4. Promising signs for Seattle’s offense
Brian Schottenheimer was hardly an inspiring hire as the Seahawks’ offensive coordinator, and early returns (including 0-for-10 on third downs in Week 4) were mostly discouraging. But glimpses of optimism have shined through, most obviously Sunday in a 31-point performance against the Los Angeles Rams.
Pete Carroll clearly wanted to return to the run-centric approach that defined the offense early in Russell Wilson’s career. The Seahawks have 105 runs over the past three weeks, but they aren’t just running into a brick wall over and over.
Schottenheimer has kept them efficient with a variety of man- and zone-blocking concepts and a ton of zone-read elements to occupy backside defenders. On Sunday alone, Seattle showed an option for Wilson to keep the ball on 19 of 32 runs, including Mike Davis’ 6-yard touchdown. The same tactic also produced Davis’ 20-yard score at Arizona and Chris Carson’s 5-yarder vs. Dallas.

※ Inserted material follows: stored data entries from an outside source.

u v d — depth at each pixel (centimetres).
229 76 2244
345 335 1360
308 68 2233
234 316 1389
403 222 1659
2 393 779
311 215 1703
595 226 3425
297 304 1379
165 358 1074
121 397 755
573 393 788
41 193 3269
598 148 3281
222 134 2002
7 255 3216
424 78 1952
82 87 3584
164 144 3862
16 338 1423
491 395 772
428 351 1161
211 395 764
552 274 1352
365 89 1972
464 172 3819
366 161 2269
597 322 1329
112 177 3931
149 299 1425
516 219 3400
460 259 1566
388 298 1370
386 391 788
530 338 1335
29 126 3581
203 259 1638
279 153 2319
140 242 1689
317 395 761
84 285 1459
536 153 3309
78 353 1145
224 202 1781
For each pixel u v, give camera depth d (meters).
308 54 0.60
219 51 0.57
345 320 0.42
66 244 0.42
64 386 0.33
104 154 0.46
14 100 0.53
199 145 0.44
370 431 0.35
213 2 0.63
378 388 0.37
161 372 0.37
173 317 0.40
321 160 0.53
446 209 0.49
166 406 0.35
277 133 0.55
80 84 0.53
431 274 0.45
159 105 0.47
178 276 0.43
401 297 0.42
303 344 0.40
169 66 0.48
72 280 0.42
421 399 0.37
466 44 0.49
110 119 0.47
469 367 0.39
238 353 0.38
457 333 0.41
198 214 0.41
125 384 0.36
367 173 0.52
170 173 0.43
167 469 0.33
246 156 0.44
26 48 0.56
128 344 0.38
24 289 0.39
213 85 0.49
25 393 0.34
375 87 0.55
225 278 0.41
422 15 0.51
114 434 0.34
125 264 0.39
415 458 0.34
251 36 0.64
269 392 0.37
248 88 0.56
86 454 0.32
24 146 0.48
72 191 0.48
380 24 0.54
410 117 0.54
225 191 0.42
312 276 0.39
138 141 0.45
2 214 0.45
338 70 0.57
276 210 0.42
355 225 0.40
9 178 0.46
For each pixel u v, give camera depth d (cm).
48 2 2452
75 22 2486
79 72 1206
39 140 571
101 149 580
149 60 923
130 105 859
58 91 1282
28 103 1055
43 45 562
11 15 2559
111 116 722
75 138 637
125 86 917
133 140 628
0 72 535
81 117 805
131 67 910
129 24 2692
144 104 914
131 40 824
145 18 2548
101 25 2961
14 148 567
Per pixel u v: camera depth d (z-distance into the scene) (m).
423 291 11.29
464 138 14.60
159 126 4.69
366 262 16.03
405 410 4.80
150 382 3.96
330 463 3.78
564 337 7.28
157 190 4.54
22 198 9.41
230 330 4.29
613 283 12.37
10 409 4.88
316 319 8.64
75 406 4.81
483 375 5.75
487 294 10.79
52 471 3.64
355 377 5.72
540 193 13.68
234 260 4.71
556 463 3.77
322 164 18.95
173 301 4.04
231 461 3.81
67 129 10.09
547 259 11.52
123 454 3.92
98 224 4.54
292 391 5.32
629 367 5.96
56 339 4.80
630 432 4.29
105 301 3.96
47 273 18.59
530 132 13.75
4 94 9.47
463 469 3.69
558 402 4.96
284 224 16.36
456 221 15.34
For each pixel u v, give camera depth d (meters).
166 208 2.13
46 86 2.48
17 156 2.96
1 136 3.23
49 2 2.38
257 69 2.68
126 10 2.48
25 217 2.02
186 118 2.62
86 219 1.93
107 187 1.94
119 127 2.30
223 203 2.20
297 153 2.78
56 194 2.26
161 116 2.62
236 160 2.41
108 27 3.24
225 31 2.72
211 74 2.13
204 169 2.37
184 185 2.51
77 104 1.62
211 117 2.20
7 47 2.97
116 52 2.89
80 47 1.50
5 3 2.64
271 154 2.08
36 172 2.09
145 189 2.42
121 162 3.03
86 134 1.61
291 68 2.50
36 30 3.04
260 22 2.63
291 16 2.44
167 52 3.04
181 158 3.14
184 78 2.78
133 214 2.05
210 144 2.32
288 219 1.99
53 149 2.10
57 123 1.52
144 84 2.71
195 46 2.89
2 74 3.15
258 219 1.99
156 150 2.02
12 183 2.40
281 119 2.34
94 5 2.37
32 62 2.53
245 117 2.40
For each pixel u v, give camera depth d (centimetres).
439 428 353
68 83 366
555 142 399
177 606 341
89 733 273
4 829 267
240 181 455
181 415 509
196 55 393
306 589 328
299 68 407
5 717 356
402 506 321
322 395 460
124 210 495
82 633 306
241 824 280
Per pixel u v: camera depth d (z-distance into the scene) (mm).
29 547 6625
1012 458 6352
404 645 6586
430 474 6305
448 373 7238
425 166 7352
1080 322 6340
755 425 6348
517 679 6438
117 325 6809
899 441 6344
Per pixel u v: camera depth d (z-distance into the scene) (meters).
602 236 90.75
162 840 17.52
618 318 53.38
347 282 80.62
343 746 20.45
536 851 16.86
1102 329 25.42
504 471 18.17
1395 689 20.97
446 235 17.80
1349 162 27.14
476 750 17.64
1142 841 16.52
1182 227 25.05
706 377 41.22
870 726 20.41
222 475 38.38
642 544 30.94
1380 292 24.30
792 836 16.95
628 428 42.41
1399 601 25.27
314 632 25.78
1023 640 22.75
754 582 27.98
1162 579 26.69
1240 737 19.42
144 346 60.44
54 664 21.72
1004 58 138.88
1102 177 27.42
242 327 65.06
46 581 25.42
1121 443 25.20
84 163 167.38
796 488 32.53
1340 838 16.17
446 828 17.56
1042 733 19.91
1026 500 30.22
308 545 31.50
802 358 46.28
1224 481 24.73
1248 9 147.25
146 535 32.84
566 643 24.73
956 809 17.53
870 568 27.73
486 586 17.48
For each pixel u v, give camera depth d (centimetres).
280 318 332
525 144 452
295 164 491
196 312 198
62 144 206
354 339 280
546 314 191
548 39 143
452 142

More important, Schottenheimer has ramped up the play-action passing, one of Wilson’s greatest strengths. Against L.A., Wilson went 9 of 11 for 172 yards and three touchdowns off play-action. Two of those scores came on designer deep shots, one on a sluggo (slant-and-go) and another on a Yankee concept (deep crosser underneath a deep post).
Such designs are a great fit for Wilson, featuring his excellent deep accuracy and forcing him to deliver on time rather than hold the ball and burden his offensive line. Tyler Lockett’s speed and Wilson’s mobility make such plays particularly dangerous, like on a Week 1 design in which Wilson rolled right by design and threw all the way back left to Lockett for a 51-yard score.
The Seahawks probably remain too run-heavy — it’s a myth that you must run it well and/or often for play-action to work; just ask Jay Gruden — but Schottenheimer is building effectively off of the run-based identity.
Facing an Oakland Raiders defense that has been porous against run and pass, Seattle’s offense could be in for its most productive game yet, with friendly matchups against the Detroit Lions and Los Angeles Chargers to follow.
5. Which Titans offense will we see vs. Baltimore?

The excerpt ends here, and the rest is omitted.